– Посиди, – сказал я и, нащупав перила крыльца, шагнул к ступеням. – Мы как раз пришли.
– Правда? Неплохо, – сказала она про дом. – Твой? Я не воровка, я ничего не украду.
Во дворе заходился лаем Люк. Нужно было показаться ему, успокоить, что это свои. Но я не стал. Мы вообще с ним не особенно дружим, с Люком. Щелкнул выключателем, спросил:
– Зажглось?
– Ты здесь один живешь? – судя по звуку голоса, она рассматривала холл. – А, да, зажглось.
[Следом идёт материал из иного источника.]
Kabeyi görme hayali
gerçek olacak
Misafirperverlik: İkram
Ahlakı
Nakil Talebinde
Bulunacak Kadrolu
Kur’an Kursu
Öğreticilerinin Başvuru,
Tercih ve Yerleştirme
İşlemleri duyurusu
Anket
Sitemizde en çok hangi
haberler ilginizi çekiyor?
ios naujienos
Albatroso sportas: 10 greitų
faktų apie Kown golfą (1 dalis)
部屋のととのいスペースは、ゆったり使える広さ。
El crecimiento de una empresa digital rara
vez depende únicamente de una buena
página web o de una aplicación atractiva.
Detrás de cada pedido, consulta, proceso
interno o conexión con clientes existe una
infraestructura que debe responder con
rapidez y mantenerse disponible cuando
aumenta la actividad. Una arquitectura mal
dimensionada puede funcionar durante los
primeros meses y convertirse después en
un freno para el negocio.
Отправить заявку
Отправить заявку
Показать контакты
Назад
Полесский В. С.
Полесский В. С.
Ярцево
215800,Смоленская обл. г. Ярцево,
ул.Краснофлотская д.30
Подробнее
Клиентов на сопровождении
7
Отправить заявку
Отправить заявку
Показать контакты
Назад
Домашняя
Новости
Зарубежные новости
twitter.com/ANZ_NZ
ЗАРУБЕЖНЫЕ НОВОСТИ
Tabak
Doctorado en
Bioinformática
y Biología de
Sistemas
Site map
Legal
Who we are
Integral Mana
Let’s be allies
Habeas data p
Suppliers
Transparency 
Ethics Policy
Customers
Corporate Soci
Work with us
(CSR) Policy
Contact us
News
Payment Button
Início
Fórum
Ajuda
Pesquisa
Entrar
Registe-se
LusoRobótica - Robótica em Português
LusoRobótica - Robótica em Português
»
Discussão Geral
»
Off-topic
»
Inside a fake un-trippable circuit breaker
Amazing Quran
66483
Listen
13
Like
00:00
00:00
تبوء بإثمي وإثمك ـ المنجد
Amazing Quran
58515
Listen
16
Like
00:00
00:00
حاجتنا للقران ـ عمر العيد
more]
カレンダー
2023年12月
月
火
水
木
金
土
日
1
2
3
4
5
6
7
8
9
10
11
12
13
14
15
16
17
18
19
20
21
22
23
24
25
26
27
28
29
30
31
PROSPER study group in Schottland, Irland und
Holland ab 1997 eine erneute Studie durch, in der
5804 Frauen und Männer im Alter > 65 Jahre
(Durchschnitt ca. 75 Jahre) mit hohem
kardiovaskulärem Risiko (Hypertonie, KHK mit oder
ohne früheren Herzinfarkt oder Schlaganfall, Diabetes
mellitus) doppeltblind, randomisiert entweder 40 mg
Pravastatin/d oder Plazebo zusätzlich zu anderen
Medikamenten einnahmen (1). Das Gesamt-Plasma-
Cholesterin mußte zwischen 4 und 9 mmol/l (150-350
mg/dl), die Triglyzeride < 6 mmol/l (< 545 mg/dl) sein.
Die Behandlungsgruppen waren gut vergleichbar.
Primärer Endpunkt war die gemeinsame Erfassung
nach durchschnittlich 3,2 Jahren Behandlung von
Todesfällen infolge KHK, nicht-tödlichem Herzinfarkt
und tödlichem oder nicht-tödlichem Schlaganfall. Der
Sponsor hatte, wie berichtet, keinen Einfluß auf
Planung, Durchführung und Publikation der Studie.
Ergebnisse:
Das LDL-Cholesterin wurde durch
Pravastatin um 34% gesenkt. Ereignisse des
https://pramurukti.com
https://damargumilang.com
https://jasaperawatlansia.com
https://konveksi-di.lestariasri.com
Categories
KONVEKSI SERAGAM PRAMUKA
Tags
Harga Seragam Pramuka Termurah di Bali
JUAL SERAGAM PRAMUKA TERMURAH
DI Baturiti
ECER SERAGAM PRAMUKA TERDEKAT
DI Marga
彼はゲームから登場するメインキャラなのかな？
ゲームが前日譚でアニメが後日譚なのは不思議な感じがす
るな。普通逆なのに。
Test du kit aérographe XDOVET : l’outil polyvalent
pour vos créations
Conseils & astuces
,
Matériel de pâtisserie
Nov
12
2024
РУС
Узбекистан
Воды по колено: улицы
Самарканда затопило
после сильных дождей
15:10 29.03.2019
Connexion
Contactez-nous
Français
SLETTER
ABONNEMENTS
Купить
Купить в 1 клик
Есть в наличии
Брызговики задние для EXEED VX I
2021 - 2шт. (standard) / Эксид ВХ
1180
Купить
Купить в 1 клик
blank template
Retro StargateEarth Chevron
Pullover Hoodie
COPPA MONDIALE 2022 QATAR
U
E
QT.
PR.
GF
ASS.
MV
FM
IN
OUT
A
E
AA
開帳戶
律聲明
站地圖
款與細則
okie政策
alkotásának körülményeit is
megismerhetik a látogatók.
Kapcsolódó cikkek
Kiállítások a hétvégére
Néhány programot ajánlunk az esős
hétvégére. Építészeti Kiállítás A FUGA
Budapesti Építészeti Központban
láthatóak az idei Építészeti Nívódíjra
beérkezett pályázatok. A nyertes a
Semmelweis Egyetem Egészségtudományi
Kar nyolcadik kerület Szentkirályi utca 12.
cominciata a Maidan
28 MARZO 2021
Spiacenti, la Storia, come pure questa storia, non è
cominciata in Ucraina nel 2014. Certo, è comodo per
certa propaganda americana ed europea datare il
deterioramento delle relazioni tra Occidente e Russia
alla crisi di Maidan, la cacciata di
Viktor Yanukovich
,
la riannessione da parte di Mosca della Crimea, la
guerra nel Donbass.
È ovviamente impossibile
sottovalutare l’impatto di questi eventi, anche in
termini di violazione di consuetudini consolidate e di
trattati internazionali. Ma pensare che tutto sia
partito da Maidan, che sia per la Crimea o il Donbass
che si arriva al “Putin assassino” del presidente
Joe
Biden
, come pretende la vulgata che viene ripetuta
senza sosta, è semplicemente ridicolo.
Нам сюда?
Мы поднимались по колодцу винтовой лестницы, она шуршала плащом, подбирая его повыше – и мне хотелось идти так очень долго, длить этот момент, смаковать.
– Это дом моего брата.
– Я не воровка, не думай. Просто немного взвинченная, а так…
– Не воровка, я слышу.
– Да? Как это – слышишь?
– Я обычно слышу враждебные намерения. У людей в голосе появляется двойное звучание. Мысли не увязываются со словами, и голос теряет слитность.
– Черт возьми, – сказала она как-то неожиданно глухо. – А ты такой… – и прервалась на полуслове, будто дверью хлопнула перед носом.
Но я понял ее.
– Компенсация, – сказал я, вдыхая обострившийся в тепле аромат ее духов.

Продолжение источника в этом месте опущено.